__EXERCISE DESCRIPTION__: Your output should be the listing itself, repeated exactly.
○ ○ ○ ○
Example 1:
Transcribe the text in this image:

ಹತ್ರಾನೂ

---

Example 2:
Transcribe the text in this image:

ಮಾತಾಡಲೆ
○ ○ ○ ○
__TASK RESULT__:
Example 1:
Transcribe the text in this image:

ಹತ್ರಾನೂ

---

Example 2:
Transcribe the text in this image:

ಮಾತಾಡಲೆ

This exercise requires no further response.